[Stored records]

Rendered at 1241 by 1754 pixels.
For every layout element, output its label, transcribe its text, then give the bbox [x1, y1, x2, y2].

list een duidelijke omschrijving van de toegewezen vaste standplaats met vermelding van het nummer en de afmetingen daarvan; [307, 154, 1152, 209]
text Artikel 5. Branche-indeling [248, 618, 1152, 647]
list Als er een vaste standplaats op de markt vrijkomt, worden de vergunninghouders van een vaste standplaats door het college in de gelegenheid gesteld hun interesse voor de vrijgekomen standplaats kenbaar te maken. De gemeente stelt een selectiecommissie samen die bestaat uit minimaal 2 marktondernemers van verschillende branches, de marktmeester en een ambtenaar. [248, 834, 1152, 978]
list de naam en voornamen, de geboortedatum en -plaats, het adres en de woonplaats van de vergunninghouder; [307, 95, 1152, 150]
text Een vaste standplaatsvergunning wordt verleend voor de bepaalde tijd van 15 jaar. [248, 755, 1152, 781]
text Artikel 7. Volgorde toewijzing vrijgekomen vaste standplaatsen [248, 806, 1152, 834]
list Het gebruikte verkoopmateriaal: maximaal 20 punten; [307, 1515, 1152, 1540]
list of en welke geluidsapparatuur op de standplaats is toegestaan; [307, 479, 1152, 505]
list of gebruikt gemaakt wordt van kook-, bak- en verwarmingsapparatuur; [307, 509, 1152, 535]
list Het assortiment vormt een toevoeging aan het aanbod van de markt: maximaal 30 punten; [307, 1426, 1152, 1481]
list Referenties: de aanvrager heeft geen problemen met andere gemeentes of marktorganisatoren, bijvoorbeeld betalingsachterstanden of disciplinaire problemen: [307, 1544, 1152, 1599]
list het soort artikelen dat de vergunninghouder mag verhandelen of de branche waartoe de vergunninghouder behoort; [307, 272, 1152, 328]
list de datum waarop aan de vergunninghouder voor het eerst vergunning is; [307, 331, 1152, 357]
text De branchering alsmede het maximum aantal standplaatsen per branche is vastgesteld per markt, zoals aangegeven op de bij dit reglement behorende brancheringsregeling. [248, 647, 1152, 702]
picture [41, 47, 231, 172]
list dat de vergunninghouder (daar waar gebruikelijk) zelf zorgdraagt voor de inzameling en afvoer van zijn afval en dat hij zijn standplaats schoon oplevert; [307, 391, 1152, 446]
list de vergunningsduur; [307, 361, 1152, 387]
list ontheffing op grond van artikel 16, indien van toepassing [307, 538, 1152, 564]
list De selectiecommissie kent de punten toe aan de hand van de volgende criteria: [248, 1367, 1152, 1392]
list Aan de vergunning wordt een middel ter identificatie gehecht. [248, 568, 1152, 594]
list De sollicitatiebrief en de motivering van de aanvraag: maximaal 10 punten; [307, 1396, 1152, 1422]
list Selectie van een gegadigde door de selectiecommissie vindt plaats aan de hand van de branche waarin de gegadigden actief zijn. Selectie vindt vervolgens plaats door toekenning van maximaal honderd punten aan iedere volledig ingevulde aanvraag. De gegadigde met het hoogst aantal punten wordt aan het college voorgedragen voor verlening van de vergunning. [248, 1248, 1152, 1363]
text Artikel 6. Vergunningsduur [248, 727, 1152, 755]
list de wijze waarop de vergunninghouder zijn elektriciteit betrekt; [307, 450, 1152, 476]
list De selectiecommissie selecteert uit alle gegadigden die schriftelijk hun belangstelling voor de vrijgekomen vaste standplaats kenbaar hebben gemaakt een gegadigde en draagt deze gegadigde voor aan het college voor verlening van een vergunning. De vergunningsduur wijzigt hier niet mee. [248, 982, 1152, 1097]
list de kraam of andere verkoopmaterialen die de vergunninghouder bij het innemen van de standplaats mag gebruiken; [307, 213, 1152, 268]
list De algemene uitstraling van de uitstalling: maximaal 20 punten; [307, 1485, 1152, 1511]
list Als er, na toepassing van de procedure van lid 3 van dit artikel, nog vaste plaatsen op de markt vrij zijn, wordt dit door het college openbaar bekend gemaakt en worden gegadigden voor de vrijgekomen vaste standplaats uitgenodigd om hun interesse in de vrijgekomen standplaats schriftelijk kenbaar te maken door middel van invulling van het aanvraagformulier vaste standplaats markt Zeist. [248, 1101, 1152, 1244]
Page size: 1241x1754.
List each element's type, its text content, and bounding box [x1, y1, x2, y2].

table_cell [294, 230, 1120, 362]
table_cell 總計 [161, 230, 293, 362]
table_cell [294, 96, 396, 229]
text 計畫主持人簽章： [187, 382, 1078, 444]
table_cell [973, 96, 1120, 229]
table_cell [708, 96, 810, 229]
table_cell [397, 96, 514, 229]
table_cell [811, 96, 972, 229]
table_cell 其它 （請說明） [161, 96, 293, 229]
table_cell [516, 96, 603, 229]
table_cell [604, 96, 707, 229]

- **EXERCISE REQUIREMENTS**
Reproduce every line of the items above with no changes at all.

- **ANSWER BELOW**
Rendered at 1241 by 1754 pixels.
For every layout element, output its label, transcribe its text, then give the bbox [x1, y1, x2, y2].

list een duidelijke omschrijving van de toegewezen vaste standplaats met vermelding van het nummer en de afmetingen daarvan; [307, 154, 1152, 209]
text Artikel 5. Branche-indeling [248, 618, 1152, 647]
list Als er een vaste standplaats op de markt vrijkomt, worden de vergunninghouders van een vaste standplaats door het college in de gelegenheid gesteld hun interesse voor de vrijgekomen standplaats kenbaar te maken. De gemeente stelt een selectiecommissie samen die bestaat uit minimaal 2 marktondernemers van verschillende branches, de marktmeester en een ambtenaar. [248, 834, 1152, 978]
list de naam en voornamen, de geboortedatum en -plaats, het adres en de woonplaats van de vergunninghouder; [307, 95, 1152, 150]
text Een vaste standplaatsvergunning wordt verleend voor de bepaalde tijd van 15 jaar. [248, 755, 1152, 781]
text Artikel 7. Volgorde toewijzing vrijgekomen vaste standplaatsen [248, 806, 1152, 834]
list Het gebruikte verkoopmateriaal: maximaal 20 punten; [307, 1515, 1152, 1540]
list of en welke geluidsapparatuur op de standplaats is toegestaan; [307, 479, 1152, 505]
list of gebruikt gemaakt wordt van kook-, bak- en verwarmingsapparatuur; [307, 509, 1152, 535]
list Het assortiment vormt een toevoeging aan het aanbod van de markt: maximaal 30 punten; [307, 1426, 1152, 1481]
list Referenties: de aanvrager heeft geen problemen met andere gemeentes of marktorganisatoren, bijvoorbeeld betalingsachterstanden of disciplinaire problemen: [307, 1544, 1152, 1599]
list het soort artikelen dat de vergunninghouder mag verhandelen of de branche waartoe de vergunninghouder behoort; [307, 272, 1152, 328]
list de datum waarop aan de vergunninghouder voor het eerst vergunning is; [307, 331, 1152, 357]
text De branchering alsmede het maximum aantal standplaatsen per branche is vastgesteld per markt, zoals aangegeven op de bij dit reglement behorende brancheringsregeling. [248, 647, 1152, 702]
picture [41, 47, 231, 172]
list dat de vergunninghouder (daar waar gebruikelijk) zelf zorgdraagt voor de inzameling en afvoer van zijn afval en dat hij zijn standplaats schoon oplevert; [307, 391, 1152, 446]
list de vergunningsduur; [307, 361, 1152, 387]
list ontheffing op grond van artikel 16, indien van toepassing [307, 538, 1152, 564]
list De selectiecommissie kent de punten toe aan de hand van de volgende criteria: [248, 1367, 1152, 1392]
list Aan de vergunning wordt een middel ter identificatie gehecht. [248, 568, 1152, 594]
list De sollicitatiebrief en de motivering van de aanvraag: maximaal 10 punten; [307, 1396, 1152, 1422]
list Selectie van een gegadigde door de selectiecommissie vindt plaats aan de hand van de branche waarin de gegadigden actief zijn. Selectie vindt vervolgens plaats door toekenning van maximaal honderd punten aan iedere volledig ingevulde aanvraag. De gegadigde met het hoogst aantal punten wordt aan het college voorgedragen voor verlening van de vergunning. [248, 1248, 1152, 1363]
text Artikel 6. Vergunningsduur [248, 727, 1152, 755]
list de wijze waarop de vergunninghouder zijn elektriciteit betrekt; [307, 450, 1152, 476]
list De selectiecommissie selecteert uit alle gegadigden die schriftelijk hun belangstelling voor de vrijgekomen vaste standplaats kenbaar hebben gemaakt een gegadigde en draagt deze gegadigde voor aan het college voor verlening van een vergunning. De vergunningsduur wijzigt hier niet mee. [248, 982, 1152, 1097]
list de kraam of andere verkoopmaterialen die de vergunninghouder bij het innemen van de standplaats mag gebruiken; [307, 213, 1152, 268]
list De algemene uitstraling van de uitstalling: maximaal 20 punten; [307, 1485, 1152, 1511]
list Als er, na toepassing van de procedure van lid 3 van dit artikel, nog vaste plaatsen op de markt vrij zijn, wordt dit door het college openbaar bekend gemaakt en worden gegadigden voor de vrijgekomen vaste standplaats uitgenodigd om hun interesse in de vrijgekomen standplaats schriftelijk kenbaar te maken door middel van invulling van het aanvraagformulier vaste standplaats markt Zeist. [248, 1101, 1152, 1244]
Page size: 1241x1754.
List each element's type, its text content, and bounding box [x1, y1, x2, y2].

table_cell [294, 230, 1120, 362]
table_cell 總計 [161, 230, 293, 362]
table_cell [294, 96, 396, 229]
text 計畫主持人簽章： [187, 382, 1078, 444]
table_cell [973, 96, 1120, 229]
table_cell [708, 96, 810, 229]
table_cell [397, 96, 514, 229]
table_cell [811, 96, 972, 229]
table_cell 其它 （請說明） [161, 96, 293, 229]
table_cell [516, 96, 603, 229]
table_cell [604, 96, 707, 229]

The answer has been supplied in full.